# New Reels



## FutureClassicChamp (Jan 16, 2006)

has anyone seen this years line of reels put out by Daiwa?? these things are sweeeeeet!!! super low profile and light. i had to get a couple over the weekend.


----------



## johnboy111711 (Apr 7, 2004)

Are they the 200.00 ones? if so i was looking at the one with a twitchin switch and loved it.


----------



## FutureClassicChamp (Jan 16, 2006)

yeah, thats the TD Viento. that this is so cool. the others are the TD Fuego and TD Sol. I picked up one of each. i think im hooked for life. lol i played with one of the TD Z series and man, those things are sweettt....im gonna have to get me one of those next.


----------



## Rod&Reel (Jun 4, 2005)

I was looking at the sol, but decided to get a Quantum Energy PTi. But the sol does look/sound nice.


----------



## gonefishing8807 (Dec 5, 2005)

hey let me know how the td sol and td feugo are because i wanted to get on but couldn't see spending that much money on one when i already like my Quantum energy pti


----------



## ParmaBass (Apr 11, 2004)

Is it that hard to twitch your rod?? Seems like a gimic to me. Just another part to break on the reel.


----------



## Jason6644 (Mar 14, 2005)

All i use is Diawa. Being a college student i can't afford a couple 200.00 ones, but i bought one of the advantages on a combo for 79.99 last summer, not knowing that they sold for 99.99 separate. and liked it so much i bought another over my winter break and caught that one on sale for 69.99. and then bought a diawa rod for 50% off just two weekends ago for $30 dollars. All were bought at BPS.

J


----------



## smallieguy (Apr 7, 2004)

Daiwa.................cool


----------



## TritonBill (Apr 9, 2004)

I have a Team Daiwa Viento and love it! Very smooth reel and I do like the twitchin bar.

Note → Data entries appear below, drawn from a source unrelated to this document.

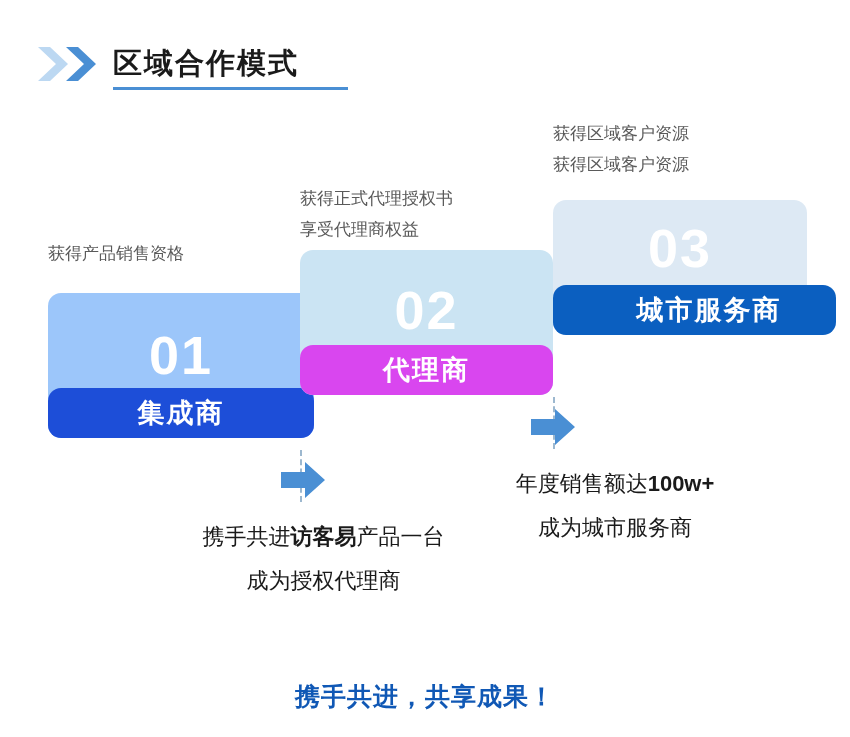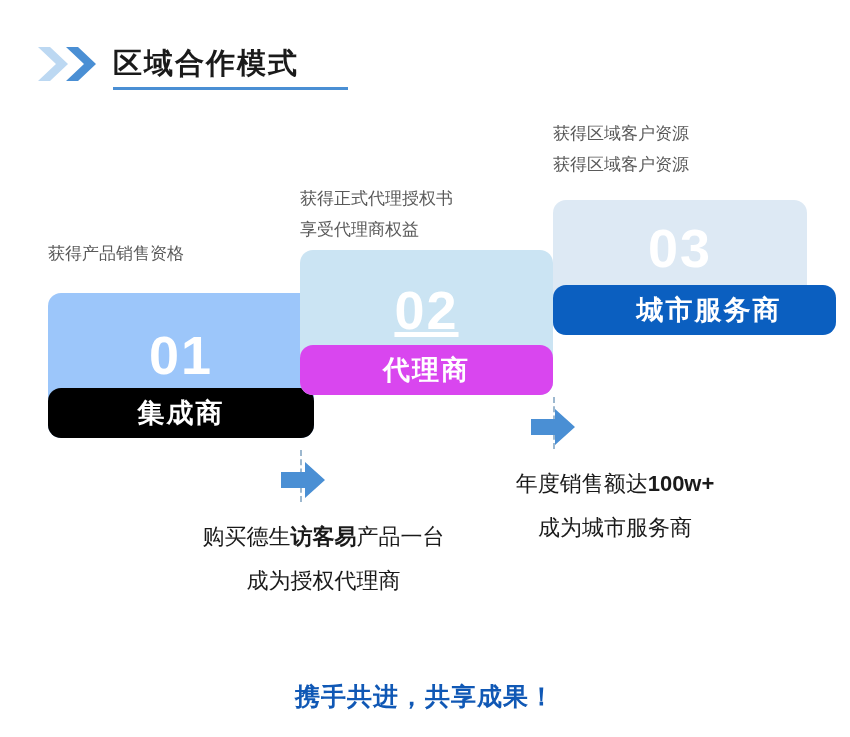--- a/index.html
+++ b/index.html
@@ -90,25 +90,25 @@
     font-size: 27px;
     font-weight: bold;
     color: #ffffff;
     letter-spacing: 2px;
   }
 
   
   #step-1 { left: 48px;  top: 293px; width: 266px; height: 145px; z-index: 1; }
   #step-1 .step-body { background: #9cc6fa; }
   #step-1 .step-num  { top: 32px; }
-  #step-1 .step-bar  { bottom: 0; background: #000000; }
+  #step-1 .step-bar  { bottom: 0; background: #1d4ed8; }
 
   #step-2 { left: 300px; top: 250px; width: 253px; height: 145px; z-index: 2; }
   #step-2 .step-body { background: #cbe4f3; }
-  #step-2 .step-num  { top: 30px; color: #ffffff; text-decoration: underline; }
+  #step-2 .step-num  { top: 30px; color: #ffffff; }
   #step-2 .step-bar  { bottom: 0; background: #d946ef; }
 
   #step-3 { left: 553px; top: 200px; width: 254px; height: 135px; z-index: 3; border-radius: 28px; }
   #step-3 .step-body { background: #dde9f4; }
   #step-3 .step-num  { top: 18px; }
   #step-3 .step-bar  { bottom: 0; background: #0b5fc0; padding-left: 29px; }
 
   
   .cap {
     position: absolute;
@@ -232,21 +232,21 @@
   </svg>
 </div>
 <div class="arrow" id="arrow-2">
   <svg width="44" height="38" viewBox="0 0 44 38">
     <polygon points="0,11 24,11 24,1 44,19 24,37 24,27 0,27" fill="#4a8fd4"></polygon>
   </svg>
 </div>
 
 <div class="desc" id="desc-1">
   <div>
-    <span>购买德生</span><b>访客易</b><span>产品一台</span>
+    <span>携手共进</span><b>访客易</b><span>产品一台</span>
   </div>
   <div>成为授权代理商</div>
 </div>
 
 <div class="desc" id="desc-2">
   <div>
     <span>年度销售额达</span><b>100w+</b><span></span>
   </div>
   <div>成为城市服务商</div>
 </div>

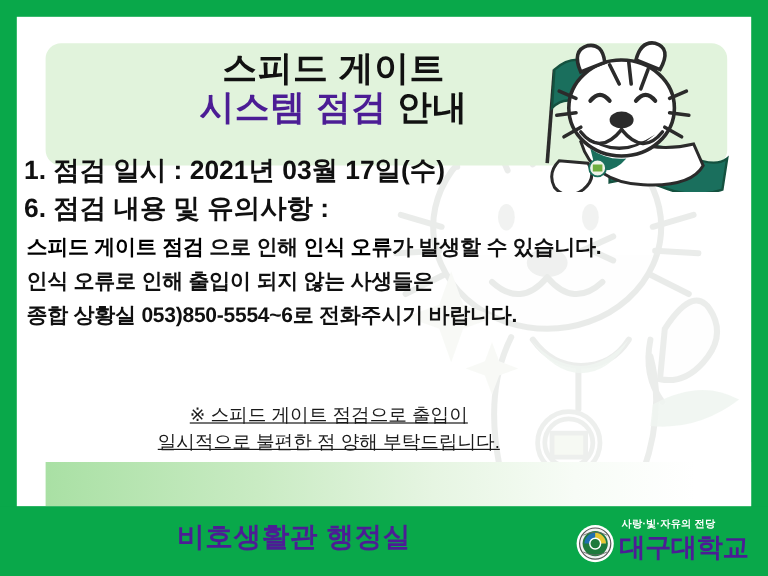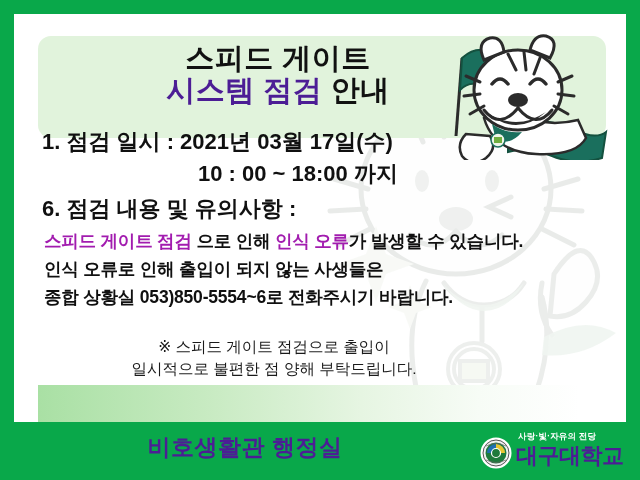--- a/index.html
+++ b/index.html
@@ -88,21 +88,21 @@
     position: absolute;
     right: -6px;
     top: -8px;
     width: 186px;
     height: 132px;
   }
 
   
   .body-block {
     position: absolute;
-    left: 24px;
+    left: 2px;
     top: 113px;
     width: 600px;
   }
   .line {
     color: #101010;
     white-space: nowrap;
   }
   .l-item {
     font-size: 22px;
     font-weight: bold;
@@ -122,36 +122,37 @@
     margin-bottom: 5px;
   }
   .l-sub {
     font-size: 17.5px;
     font-weight: bold;
     margin-left: 6px;
     margin-bottom: 4px;
     letter-spacing: -0.2px;
   }
   .l-sub .red {
-    color: #a21caf;
+    color: #000000;
   }
 
   
   .note-block {
     position: absolute;
     left: 0;
     top: 322px;
     width: 520px;
     text-align: center;
   }
   .note-line {
     font-size: 15.5px;
     color: #1a1a1a;
     line-height: 1.45;
     white-space: nowrap;
+    text-decoration: underline;
   }
 
   
   .footer {
     position: absolute;
     left: 0;
     top: 422px;
     width: 640px;
     height: 58px;
     background: #09a84a;
@@ -291,21 +292,20 @@
 
         <path d="M66 96 q14 10 30 8 q-12 14 -26 8 z" fill="#1a6f5d"></path>
 
         <circle cx="72" cy="112" r="7" fill="#eef4ea" stroke="#1a6f5d" stroke-width="1.5"></circle>
         <path d="M68 109 l8 0 l0 6 l-8 0 z" fill="#6fae3f"></path>
       </svg>
     </div>
 
     <div class="body-block">
       <div class="line l-item">1.  점검 일시 : 2021년 03월 17일(수)</div>
-      <div class="line l-time">10 : 00 ~ 18:00 까지</div>
       <div class="line l-item2">6. 점검 내용 및 유의사항 :</div>
       <div class="line l-sub"><span class="red">스피드 게이트 점검</span><span> 으로 인해 </span><span class="red">인식 오류</span><span>가 발생할 수 있습니다.</span></div>
       <div class="line l-sub">인식 오류로 인해 출입이 되지 않는 사생들은</div>
       <div class="line l-sub">종합 상황실 053)850-5554~6로 전화주시기 바랍니다.</div>
     </div>
 
     <div class="note-block">
       <div class="note-line">※ 스피드 게이트 점검으로 출입이</div>
       <div class="note-line">일시적으로 불편한 점 양해 부탁드립니다.</div>
     </div>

I'd buy another but will hold off until I see how well this one holds up.


----------



## johnboy111711 (Apr 7, 2004)

i def. like the twitchin bar, seems like a gimich but is a very precise tool


----------



## ka4iqd (Mar 18, 2006)

I got one of the fuego left handers a couple of weeks ago. Only had it out a few times because of the weather but seems pretty nice. Would certainly buy another one.


----------



## hazmat247 (Mar 1, 2006)

Diawa definately makes good reels. I shop at Cabela's and their brand "Prodigy" is made by Diawa and my dad swears by it. My 2 favorite I own are Pflueger President and Quantum Catalyst PTi.


----------



## FutureClassicChamp (Jan 16, 2006)

gonefishing8807 said:


> hey let me know how the td sol and td feugo are because i wanted to get on but couldn't see spending that much money on one when i already like my Quantum energy pti



i use the sol just for crankin. its a lower gear ratio than the fuego, but i love them both. they might be lighter than air! lol


----------